==== Material for this task
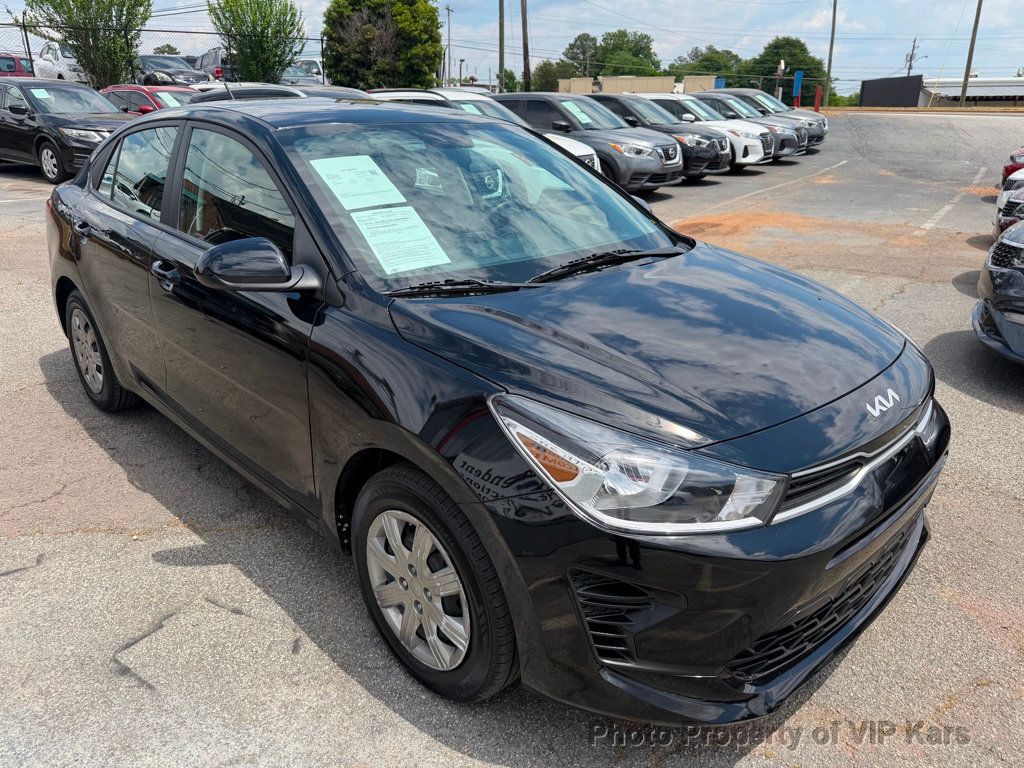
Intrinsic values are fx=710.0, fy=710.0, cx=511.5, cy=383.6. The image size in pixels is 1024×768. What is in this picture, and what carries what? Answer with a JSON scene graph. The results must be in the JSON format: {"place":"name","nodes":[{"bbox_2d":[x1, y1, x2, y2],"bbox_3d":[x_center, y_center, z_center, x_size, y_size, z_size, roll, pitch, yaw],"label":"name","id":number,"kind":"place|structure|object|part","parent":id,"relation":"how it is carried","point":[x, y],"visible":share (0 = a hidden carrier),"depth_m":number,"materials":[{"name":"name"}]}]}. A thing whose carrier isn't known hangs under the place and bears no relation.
{"place":"outdoors","nodes":[
{"label":"outdoors","id":0,"kind":"place"},
{"bbox_2d":[0,0,1023,94],"label":"sky","id":1,"kind":"structure","parent":0,"point":[189,3],"materials":[{"name":"blue"}]},
{"bbox_2d":[1,116,1023,767],"label":"parking lot","id":2,"kind":"structure","parent":0,"point":[149,564],"materials":[{"name":"grey asphalt"}]},
{"bbox_2d":[0,76,135,182],"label":"black suv","id":3,"kind":"object","parent":2,"relation":"on","point":[94,123],"visible":0.75,"depth_m":12.13,"materials":[{"name":"metal"}]},
{"bbox_2d":[30,88,52,99],"bbox_3d":[-8.313,-5.096,12.553,0.347,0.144,0.337,13,25,29],"label":"paper","id":4,"kind":"object","parent":3,"relation":"attached to","point":[34,91],"visible":0.97,"depth_m":12.54,"materials":[{"name":"white paper"}]},
{"bbox_2d":[100,84,199,112],"bbox_3d":[-7.318,-5.723,15.497,1.878,1.606,4.622,-20,30,-41],"label":"red car","id":5,"kind":"object","parent":2,"relation":"on","point":[115,89],"visible":0.22,"depth_m":14.86,"materials":[{"name":"red metal"}]},
{"bbox_2d":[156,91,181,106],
========
Work required →
Please print the records above once more, word for word, omitting all pictures.

Output for this task →
Intrinsic values are fx=710.0, fy=710.0, cx=511.5, cy=383.6. The image size in pixels is 1024×768. What is in this picture, and what carries what? Answer with a JSON scene graph. The results must be in the JSON format: {"place":"name","nodes":[{"bbox_2d":[x1, y1, x2, y2],"bbox_3d":[x_center, y_center, z_center, x_size, y_size, z_size, roll, pitch, yaw],"label":"name","id":number,"kind":"place|structure|object|part","parent":id,"relation":"how it is carried","point":[x, y],"visible":share (0 = a hidden carrier),"depth_m":number,"materials":[{"name":"name"}]}]}. A thing whose carrier isn't known hangs under the place and bears no relation.
{"place":"outdoors","nodes":[
{"label":"outdoors","id":0,"kind":"place"},
{"bbox_2d":[0,0,1023,94],"label":"sky","id":1,"kind":"structure","parent":0,"point":[189,3],"materials":[{"name":"blue"}]},
{"bbox_2d":[1,116,1023,767],"label":"parking lot","id":2,"kind":"structure","parent":0,"point":[149,564],"materials":[{"name":"grey asphalt"}]},
{"bbox_2d":[0,76,135,182],"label":"black suv","id":3,"kind":"object","parent":2,"relation":"on","point":[94,123],"visible":0.75,"depth_m":12.13,"materials":[{"name":"metal"}]},
{"bbox_2d":[30,88,52,99],"bbox_3d":[-8.313,-5.096,12.553,0.347,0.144,0.337,13,25,29],"label":"paper","id":4,"kind":"object","parent":3,"relation":"attached to","point":[34,91],"visible":0.97,"depth_m":12.54,"materials":[{"name":"white paper"}]},
{"bbox_2d":[100,84,199,112],"bbox_3d":[-7.318,-5.723,15.497,1.878,1.606,4.622,-20,30,-41],"label":"red car","id":5,"kind":"object","parent":2,"relation":"on","point":[115,89],"visible":0.22,"depth_m":14.86,"materials":[{"name":"red metal"}]},
{"bbox_2d":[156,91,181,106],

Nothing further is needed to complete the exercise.